Strażniczki miejskie patrolowały okolicę ulicy Dworcowej. Chciały sprawdzić, czy w pobliskich pustostanach nie przebywają osoby bezdomne, które w taki mróz mogły potrzebować pomocy.
Osób bezdomnych nie było, ale w pewnym momencie strażniczki zauważyły, że w opuszczonym pustostanie leżą na ziemi przedłużacze elektryczne. Po przysłowiowej nitce do kłębka, idąc wzdłuż kabli, dotarły do mężczyzny, który w pocie czoła próbował wyciąć ze ściany metalową rurę. Obok niego leżała szlifierka.
- Zapytany co tu robi powiedział, że pozyskuje opał i materiały do budowanego przez siebie domu. W swoim zachowaniu nie widział nic złego – mówi strażnik Anna Czyżykowska-Groth.
Mundurowe powiadomiły policję i administratora budynku. "Nielegalna rozbiórka stwarzała poważne zagrożenie dla pieszych, ponieważ budynek znajdował się bezpośrednio przy chodniku. Ingerencja w ścianę nośną i osłabioną strukturę groziła zawaleniem się całej konstrukcji". - piszą w komunikacie strażnicy miejscy z Gdańska.
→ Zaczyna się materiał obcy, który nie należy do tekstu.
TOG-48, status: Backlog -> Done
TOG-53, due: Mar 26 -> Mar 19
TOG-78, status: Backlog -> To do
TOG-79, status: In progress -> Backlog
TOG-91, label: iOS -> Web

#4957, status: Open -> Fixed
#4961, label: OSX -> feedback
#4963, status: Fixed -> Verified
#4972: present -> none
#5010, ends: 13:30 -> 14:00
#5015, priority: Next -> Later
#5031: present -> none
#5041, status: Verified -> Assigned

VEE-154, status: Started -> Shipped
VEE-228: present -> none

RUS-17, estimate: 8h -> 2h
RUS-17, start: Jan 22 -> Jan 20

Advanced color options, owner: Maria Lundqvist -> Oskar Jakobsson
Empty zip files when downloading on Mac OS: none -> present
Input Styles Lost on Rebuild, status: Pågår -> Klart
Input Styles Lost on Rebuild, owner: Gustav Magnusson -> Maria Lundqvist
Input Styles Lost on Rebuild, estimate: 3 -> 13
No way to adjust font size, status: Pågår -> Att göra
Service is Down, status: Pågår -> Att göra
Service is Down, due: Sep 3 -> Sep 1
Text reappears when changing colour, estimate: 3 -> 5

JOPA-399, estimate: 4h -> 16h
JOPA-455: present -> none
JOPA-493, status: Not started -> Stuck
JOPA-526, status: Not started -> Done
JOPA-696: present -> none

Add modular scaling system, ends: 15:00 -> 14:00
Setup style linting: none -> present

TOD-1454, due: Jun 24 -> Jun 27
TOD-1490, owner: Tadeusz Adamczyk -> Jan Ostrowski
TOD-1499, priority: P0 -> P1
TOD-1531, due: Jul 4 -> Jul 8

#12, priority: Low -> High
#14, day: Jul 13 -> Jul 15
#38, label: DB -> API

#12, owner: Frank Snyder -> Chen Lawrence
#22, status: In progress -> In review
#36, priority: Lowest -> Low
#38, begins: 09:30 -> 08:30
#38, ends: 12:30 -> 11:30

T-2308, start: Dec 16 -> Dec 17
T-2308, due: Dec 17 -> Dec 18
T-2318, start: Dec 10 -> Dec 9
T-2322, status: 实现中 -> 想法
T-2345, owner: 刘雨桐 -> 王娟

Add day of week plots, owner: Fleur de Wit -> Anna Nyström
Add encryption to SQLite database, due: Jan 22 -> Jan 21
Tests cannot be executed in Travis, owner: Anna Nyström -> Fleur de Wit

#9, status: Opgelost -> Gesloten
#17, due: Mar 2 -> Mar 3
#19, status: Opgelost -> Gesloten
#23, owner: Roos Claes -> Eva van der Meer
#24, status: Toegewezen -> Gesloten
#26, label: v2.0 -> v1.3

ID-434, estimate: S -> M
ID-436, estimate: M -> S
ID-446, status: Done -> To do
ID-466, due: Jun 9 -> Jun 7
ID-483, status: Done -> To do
40-latek najprawdopodobniej usłyszy zarzuty.
Na Oruni opuszczone pustostany stanowią duży problem. Niejednokrotnie pisaliśmy o swoistym impasie na linii miasto - konserwator. Miasto nie chce remontować zaniedbanych budynków i niektóre z nich chce przeznaczyć do wyburzenia. Na to z kolei nie godzi się konserwator. Taka przepychanka trwa od wielu miesięcy.
W połowie zeszłego roku ludzie z Gościnnej Przystani nakręcili krótki film, w którym pokazali, jak naprawdę wyglądają pustostany na Oruni i jak wielkie stanowią zagrożenie dla ludzi. Oprócz filmu ludzie z Gościnnej Przystani napisali też list. Wysłali go do wiceprezydenta Piotra Grzelaka i konserwatora zabytków Igora Strzoka. Autorzy dokumentu pisali, że w takich pustostanach często przebywają osoby bezdomne, ale i młodzież. Apelowali, by miasto i konserwator usiedli razem do stołu i spróbowali dojść do jakiegokolwiek porozumienia.
Kilka miesięcy takie spotkanie, a raczej wizja lokalna się odbyła. Konserwator w towarzystwie wiceprezydenta Grzelaka przeszedł się po Oruni, ale panowie nie byli w stanie dogadać się właściwie w żadnej kwestii. O rozbiórkach ani remontach najbardziej zdewastowanych miejsc na Oruni nie ma mowy.
Takich historii jak powyższa z ulicy Dworcowej z pewnością będzie więcej.